╭──

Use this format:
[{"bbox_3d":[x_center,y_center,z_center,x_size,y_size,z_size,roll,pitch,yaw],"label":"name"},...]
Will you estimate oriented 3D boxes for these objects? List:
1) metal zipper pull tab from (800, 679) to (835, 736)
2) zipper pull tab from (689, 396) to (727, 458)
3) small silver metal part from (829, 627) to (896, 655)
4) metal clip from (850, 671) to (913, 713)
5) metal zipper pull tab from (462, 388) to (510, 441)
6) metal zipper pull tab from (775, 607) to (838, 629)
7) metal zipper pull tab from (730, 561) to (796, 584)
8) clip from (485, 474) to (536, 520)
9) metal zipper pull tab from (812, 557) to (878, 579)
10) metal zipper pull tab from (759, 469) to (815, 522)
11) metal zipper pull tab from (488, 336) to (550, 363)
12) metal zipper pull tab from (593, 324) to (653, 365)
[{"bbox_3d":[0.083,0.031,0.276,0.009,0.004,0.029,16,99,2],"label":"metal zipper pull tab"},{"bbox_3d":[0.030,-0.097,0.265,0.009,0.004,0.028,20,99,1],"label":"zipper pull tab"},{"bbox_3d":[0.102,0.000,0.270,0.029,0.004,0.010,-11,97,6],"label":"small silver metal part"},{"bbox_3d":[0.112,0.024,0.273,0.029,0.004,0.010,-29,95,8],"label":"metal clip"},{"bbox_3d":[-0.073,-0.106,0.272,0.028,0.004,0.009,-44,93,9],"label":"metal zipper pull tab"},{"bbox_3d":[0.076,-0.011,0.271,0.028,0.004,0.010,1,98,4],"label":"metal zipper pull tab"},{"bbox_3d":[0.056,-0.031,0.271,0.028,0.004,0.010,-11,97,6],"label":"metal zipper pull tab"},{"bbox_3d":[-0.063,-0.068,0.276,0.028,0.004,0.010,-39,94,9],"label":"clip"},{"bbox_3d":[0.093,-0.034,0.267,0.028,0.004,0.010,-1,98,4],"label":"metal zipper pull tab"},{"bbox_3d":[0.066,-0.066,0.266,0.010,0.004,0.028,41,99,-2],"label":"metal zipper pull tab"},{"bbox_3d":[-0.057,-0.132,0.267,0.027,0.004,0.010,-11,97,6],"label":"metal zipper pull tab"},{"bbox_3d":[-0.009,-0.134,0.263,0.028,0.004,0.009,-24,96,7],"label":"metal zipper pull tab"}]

╰──

PROBLEM DESCRIPTION: For each record above, print an exact copy.

EXERCISE SOLUTION:
Use this format:
[{"bbox_3d":[x_center,y_center,z_center,x_size,y_size,z_size,roll,pitch,yaw],"label":"name"},...]
Will you estimate oriented 3D boxes for these objects? List:
1) metal zipper pull tab from (800, 679) to (835, 736)
2) zipper pull tab from (689, 396) to (727, 458)
3) small silver metal part from (829, 627) to (896, 655)
4) metal clip from (850, 671) to (913, 713)
5) metal zipper pull tab from (462, 388) to (510, 441)
6) metal zipper pull tab from (775, 607) to (838, 629)
7) metal zipper pull tab from (730, 561) to (796, 584)
8) clip from (485, 474) to (536, 520)
9) metal zipper pull tab from (812, 557) to (878, 579)
10) metal zipper pull tab from (759, 469) to (815, 522)
11) metal zipper pull tab from (488, 336) to (550, 363)
12) metal zipper pull tab from (593, 324) to (653, 365)
[{"bbox_3d":[0.083,0.031,0.276,0.009,0.004,0.029,16,99,2],"label":"metal zipper pull tab"},{"bbox_3d":[0.030,-0.097,0.265,0.009,0.004,0.028,20,99,1],"label":"zipper pull tab"},{"bbox_3d":[0.102,0.000,0.270,0.029,0.004,0.010,-11,97,6],"label":"small silver metal part"},{"bbox_3d":[0.112,0.024,0.273,0.029,0.004,0.010,-29,95,8],"label":"metal clip"},{"bbox_3d":[-0.073,-0.106,0.272,0.028,0.004,0.009,-44,93,9],"label":"metal zipper pull tab"},{"bbox_3d":[0.076,-0.011,0.271,0.028,0.004,0.010,1,98,4],"label":"metal zipper pull tab"},{"bbox_3d":[0.056,-0.031,0.271,0.028,0.004,0.010,-11,97,6],"label":"metal zipper pull tab"},{"bbox_3d":[-0.063,-0.068,0.276,0.028,0.004,0.010,-39,94,9],"label":"clip"},{"bbox_3d":[0.093,-0.034,0.267,0.028,0.004,0.010,-1,98,4],"label":"metal zipper pull tab"},{"bbox_3d":[0.066,-0.066,0.266,0.010,0.004,0.028,41,99,-2],"label":"metal zipper pull tab"},{"bbox_3d":[-0.057,-0.132,0.267,0.027,0.004,0.010,-11,97,6],"label":"metal zipper pull tab"},{"bbox_3d":[-0.009,-0.134,0.263,0.028,0.004,0.009,-24,96,7],"label":"metal zipper pull tab"}]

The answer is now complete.